In the 1870s Gerhardt sold his herbarium of nearly 1700 species to Wilhelm Gottlieb Schneider. He then shifted to focus on the local mushrooms and fungi. Joseph Schröter named a species found near Liegnitz after him, Physoderma Gerhardti. He also discovered other plants in the area, a Rubus was named after him as was a Carex by local botanist named Fiegert. He received a silver medal for exhibiting six folio volumes of the plants of Liegnitz at an exhibition in 1880. In 1885 he wrote the Flora von Liegnitz. Gerhardt simultaneously took an interest in beetles and began to publish in the Silesian Entomology Society from 1848 and contributed towards developing a catalogue of the beetles along with Karl Wilhelm Letzner. In 1860, he catalogued 3400 beetle species from Lower Silesia. Gerhardt also influenced his students Wilhelm Kolbe (1852–1929) and Richard Scholz (1866–1935) into becoming entomologists.

Gerhardt also took an interest in music and played Beethoven daily. In 1888, a bench was named after him along the climb from Buschhäuser to Heßberge by the mountain association.

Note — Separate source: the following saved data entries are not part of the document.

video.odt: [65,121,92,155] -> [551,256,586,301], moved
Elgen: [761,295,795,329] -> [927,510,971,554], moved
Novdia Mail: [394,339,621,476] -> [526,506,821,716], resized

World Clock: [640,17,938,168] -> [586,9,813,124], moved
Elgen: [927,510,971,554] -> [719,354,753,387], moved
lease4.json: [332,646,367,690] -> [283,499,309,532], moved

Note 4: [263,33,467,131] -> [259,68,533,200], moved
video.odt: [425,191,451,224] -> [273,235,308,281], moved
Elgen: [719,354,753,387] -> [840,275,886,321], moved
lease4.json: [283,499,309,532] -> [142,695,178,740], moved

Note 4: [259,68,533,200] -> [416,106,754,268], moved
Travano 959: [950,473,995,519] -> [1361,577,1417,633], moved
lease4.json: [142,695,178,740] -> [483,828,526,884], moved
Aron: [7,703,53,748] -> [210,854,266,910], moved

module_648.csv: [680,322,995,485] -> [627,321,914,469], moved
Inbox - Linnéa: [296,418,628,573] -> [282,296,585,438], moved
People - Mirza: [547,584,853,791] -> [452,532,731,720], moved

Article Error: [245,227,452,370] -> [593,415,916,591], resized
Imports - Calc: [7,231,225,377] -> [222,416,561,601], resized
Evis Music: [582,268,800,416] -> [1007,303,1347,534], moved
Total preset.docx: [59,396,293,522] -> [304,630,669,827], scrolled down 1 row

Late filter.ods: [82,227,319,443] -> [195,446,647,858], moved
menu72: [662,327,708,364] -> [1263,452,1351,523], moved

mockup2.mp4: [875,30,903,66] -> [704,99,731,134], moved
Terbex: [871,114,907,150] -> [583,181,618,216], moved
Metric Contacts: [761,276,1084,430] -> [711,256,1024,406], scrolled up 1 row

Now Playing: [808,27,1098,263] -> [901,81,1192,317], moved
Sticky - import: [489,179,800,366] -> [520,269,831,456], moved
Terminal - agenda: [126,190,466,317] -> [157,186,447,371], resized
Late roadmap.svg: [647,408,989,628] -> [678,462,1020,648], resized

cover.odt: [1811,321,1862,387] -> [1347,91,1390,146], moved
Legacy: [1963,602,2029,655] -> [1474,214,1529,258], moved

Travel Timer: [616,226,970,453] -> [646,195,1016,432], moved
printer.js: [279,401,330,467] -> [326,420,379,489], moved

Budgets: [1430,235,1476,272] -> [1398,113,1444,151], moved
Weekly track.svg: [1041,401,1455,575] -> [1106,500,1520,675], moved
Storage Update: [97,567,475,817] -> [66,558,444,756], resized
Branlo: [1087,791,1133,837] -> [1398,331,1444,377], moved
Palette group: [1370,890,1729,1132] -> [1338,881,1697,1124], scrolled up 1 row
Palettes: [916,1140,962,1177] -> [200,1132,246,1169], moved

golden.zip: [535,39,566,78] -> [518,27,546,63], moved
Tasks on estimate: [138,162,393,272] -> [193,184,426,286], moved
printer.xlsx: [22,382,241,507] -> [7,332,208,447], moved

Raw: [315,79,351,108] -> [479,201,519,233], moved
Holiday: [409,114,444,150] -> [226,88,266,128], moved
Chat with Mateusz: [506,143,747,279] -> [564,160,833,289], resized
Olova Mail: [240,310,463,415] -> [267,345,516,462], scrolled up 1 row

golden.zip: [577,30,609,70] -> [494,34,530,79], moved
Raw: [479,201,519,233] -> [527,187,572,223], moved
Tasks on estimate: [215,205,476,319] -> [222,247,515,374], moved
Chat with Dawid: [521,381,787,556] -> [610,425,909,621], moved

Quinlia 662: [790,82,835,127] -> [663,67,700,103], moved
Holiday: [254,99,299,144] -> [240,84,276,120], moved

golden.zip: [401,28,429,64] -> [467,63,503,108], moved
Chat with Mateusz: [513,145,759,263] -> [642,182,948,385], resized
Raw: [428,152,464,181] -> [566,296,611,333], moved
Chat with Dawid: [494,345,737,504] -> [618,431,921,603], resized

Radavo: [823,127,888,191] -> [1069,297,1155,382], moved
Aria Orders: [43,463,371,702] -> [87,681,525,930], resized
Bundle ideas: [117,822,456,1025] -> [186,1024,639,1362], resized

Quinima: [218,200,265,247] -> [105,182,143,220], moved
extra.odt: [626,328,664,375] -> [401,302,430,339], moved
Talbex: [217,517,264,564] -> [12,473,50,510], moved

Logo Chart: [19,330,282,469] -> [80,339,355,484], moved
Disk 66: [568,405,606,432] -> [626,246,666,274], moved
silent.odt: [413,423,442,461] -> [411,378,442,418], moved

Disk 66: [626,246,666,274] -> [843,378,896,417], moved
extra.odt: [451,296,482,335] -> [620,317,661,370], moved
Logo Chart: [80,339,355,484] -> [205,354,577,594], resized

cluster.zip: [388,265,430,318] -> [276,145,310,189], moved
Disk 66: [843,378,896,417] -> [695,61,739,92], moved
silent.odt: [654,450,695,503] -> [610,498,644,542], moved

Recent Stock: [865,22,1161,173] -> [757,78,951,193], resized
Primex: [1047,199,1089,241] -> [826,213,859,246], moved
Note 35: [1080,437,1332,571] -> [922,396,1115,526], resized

On his 80th birthday the Silesian Entomological Society made him an honorary member. He also received an Eagle award of the House Order of Hohenzollern. His beetle collections at the time of his death had 120,000 specimens of 8,000 species and were donated to the city along with his entomological library.

A number of beetles were named in his honour included Malthodes gerhardti, Limnebius gerhardti, and Zudectus gerhardti.